Chicago recruits Ray LaHood to lead transportation task force
- Former U.S. Secretary of Transportation and Illinois Congressman Ray LaHood will lead a transportation and mobility task force for the city of Chicago, Mayor Rahm Emanuel announced in a Medium post.
- The city announced that the task force will also include Brenna Berman, executive director of City Tech Collaborative, the city’s technology testing ground. Other members of the task force will be named later, and will come from government, business groups, advocacy organizations, academics and neighborhood developers.
- The task force is expected to present recommendations to the city by 2019 on topic areas including mobility goals that can act as a policy framework, promoting low-carbon transportation sources and policy changes to accommodate autonomous technology.
The waves of new technology in transportation, from ride-hailing apps to autonomous vehicles (AVs) to bike-share, have left cities scrambling to keep pace.
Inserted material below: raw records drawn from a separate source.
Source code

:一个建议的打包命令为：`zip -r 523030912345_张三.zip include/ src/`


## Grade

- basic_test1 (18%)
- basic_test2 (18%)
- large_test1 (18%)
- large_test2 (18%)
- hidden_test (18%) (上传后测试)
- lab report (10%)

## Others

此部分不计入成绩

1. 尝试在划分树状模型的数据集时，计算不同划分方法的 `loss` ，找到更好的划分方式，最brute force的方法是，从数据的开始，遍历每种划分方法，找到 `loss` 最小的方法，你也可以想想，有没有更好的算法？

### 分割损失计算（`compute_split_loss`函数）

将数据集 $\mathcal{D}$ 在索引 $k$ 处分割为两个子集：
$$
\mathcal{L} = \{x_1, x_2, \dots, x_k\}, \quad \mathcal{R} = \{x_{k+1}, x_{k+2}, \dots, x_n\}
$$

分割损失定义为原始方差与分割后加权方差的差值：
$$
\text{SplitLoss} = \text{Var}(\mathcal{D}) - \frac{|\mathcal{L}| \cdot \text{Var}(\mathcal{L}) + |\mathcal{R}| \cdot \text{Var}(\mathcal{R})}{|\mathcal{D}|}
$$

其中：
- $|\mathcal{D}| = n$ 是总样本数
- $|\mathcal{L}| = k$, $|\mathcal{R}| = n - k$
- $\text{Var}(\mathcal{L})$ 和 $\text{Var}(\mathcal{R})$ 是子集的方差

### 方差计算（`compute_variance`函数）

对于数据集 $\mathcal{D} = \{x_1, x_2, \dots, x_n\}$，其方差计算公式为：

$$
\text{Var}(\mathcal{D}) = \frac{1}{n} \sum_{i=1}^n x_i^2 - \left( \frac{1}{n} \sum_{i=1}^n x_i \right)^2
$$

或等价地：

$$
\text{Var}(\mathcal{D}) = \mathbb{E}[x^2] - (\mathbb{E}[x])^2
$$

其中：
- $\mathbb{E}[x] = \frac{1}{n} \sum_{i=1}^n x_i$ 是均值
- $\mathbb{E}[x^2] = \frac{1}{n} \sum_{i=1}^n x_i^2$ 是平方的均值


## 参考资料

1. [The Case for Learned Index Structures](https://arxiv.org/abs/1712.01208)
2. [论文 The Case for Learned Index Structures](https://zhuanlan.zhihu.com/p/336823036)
Even though apps like Uber and Lyft have been operating for nearly a decade, cities and states are still figuring out how best to regulate and tax ride-sharing. The flurry of reactions to dockless scooters — from impounding vehicles to hurried new rules — illustrates that governments are still trying to be nimble as new options are dropped seemingly every month.
Chicago itself has passed new rules as part of a dockless bike pilot, which prompted provider ofo to exit the city because of a requirement that the bikes have locking mechanisms. Two Chicago aldermen have also moved to impose ride-hailing regulations similar to those passed in New York City, although that does not have the support of the mayor’s office.
In an interview with the Chicago Tribune, Chicago Department of Transportation Commissioner Rebekah Scheinfield said the “explosion of new options” means good opportunities for citizens, “but it also presents new challenges.”
“It’s pushing us to think differently about how we have traditionally managed transportation systems for the city and the associated infrastructure,” added Scheinfield, who will be on the task force. The hope is that a collection of experts and city residents can come up with policy recommendations that will allow for a framework to guide future decisions as new options come online. The city said the task force will specifically look at regulatory incentives, improvements to public transit, data-sharing requirements and curbside use policies, as well as funding streams for city-backed infrastructure.